- DIRECTIONS
Restate exactly, and only, the lines spanning from the one with "left hip: (279, 151)" to the end of the records below.

━━━━━━━━━━━━━━━━━━━━

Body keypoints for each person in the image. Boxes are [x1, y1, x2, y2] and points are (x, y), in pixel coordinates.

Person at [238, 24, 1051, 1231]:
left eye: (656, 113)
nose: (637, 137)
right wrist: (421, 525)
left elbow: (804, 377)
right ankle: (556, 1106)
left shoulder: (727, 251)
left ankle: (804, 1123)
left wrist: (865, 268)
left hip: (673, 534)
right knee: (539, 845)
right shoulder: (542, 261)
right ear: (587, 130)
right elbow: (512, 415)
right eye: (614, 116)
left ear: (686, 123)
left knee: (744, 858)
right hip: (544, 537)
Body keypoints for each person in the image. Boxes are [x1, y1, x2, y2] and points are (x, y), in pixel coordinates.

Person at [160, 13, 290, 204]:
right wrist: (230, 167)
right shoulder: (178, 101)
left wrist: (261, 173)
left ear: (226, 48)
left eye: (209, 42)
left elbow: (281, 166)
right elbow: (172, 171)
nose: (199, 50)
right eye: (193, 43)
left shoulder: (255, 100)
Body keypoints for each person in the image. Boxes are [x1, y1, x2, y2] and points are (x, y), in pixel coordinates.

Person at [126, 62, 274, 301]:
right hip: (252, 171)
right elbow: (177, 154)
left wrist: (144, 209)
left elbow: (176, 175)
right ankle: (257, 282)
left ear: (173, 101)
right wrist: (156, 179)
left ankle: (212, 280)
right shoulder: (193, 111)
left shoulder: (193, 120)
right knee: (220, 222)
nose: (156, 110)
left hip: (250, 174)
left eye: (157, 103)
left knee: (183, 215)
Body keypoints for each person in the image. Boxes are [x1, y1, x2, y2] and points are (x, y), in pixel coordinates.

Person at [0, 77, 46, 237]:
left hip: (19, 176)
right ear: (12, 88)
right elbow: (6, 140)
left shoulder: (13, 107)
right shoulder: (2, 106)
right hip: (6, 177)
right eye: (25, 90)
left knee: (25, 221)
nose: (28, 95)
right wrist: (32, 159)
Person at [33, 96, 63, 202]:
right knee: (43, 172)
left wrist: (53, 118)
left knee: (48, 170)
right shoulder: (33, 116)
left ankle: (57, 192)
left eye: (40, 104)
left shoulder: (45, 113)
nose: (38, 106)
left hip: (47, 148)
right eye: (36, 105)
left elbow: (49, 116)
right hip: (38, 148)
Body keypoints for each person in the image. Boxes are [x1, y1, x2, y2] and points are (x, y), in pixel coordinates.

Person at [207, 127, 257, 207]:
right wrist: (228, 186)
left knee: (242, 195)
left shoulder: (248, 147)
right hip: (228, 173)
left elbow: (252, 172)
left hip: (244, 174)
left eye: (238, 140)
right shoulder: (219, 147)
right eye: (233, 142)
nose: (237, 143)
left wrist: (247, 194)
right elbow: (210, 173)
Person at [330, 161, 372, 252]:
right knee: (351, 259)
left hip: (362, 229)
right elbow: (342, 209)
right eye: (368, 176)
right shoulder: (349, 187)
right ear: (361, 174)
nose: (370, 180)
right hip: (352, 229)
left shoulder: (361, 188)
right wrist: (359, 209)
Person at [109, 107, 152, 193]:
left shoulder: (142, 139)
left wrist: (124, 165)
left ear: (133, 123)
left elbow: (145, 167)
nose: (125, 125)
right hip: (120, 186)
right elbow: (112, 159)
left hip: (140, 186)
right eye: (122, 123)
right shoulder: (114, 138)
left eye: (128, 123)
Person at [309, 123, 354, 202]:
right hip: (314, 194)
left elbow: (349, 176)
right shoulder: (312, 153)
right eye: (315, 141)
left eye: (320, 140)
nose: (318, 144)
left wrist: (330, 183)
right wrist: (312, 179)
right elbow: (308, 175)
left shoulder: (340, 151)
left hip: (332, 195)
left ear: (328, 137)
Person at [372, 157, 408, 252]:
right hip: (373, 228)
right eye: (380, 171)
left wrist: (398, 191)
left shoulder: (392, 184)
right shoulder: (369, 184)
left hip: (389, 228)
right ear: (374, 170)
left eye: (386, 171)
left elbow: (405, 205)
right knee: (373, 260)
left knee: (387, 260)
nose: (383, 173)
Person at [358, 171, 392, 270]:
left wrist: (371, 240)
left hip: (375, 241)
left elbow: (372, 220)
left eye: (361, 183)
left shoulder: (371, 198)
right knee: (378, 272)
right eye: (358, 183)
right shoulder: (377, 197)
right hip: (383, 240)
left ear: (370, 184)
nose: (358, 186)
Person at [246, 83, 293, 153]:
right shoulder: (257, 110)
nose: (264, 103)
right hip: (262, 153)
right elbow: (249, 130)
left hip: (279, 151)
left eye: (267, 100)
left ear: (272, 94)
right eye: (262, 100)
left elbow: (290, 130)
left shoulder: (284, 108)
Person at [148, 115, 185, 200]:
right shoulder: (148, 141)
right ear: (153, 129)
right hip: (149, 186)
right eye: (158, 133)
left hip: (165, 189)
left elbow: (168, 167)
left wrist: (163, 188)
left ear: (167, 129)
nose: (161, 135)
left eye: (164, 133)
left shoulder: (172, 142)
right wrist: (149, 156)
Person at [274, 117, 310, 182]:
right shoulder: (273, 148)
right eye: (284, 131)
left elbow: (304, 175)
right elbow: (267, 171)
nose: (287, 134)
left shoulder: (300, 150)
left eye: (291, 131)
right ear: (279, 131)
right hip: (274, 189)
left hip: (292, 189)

━━━━━━━━━━━━━━━━━━━━

- WRITTEN REPLY
left hip: (279, 151)
left eye: (267, 100)
left ear: (272, 94)
right eye: (262, 100)
left elbow: (290, 130)
left shoulder: (284, 108)
Person at [148, 115, 185, 200]:
right shoulder: (148, 141)
right ear: (153, 129)
right hip: (149, 186)
right eye: (158, 133)
left hip: (165, 189)
left elbow: (168, 167)
left wrist: (163, 188)
left ear: (167, 129)
nose: (161, 135)
left eye: (164, 133)
left shoulder: (172, 142)
right wrist: (149, 156)
Person at [274, 117, 310, 182]:
right shoulder: (273, 148)
right eye: (284, 131)
left elbow: (304, 175)
right elbow: (267, 171)
nose: (287, 134)
left shoulder: (300, 150)
left eye: (291, 131)
right ear: (279, 131)
right hip: (274, 189)
left hip: (292, 189)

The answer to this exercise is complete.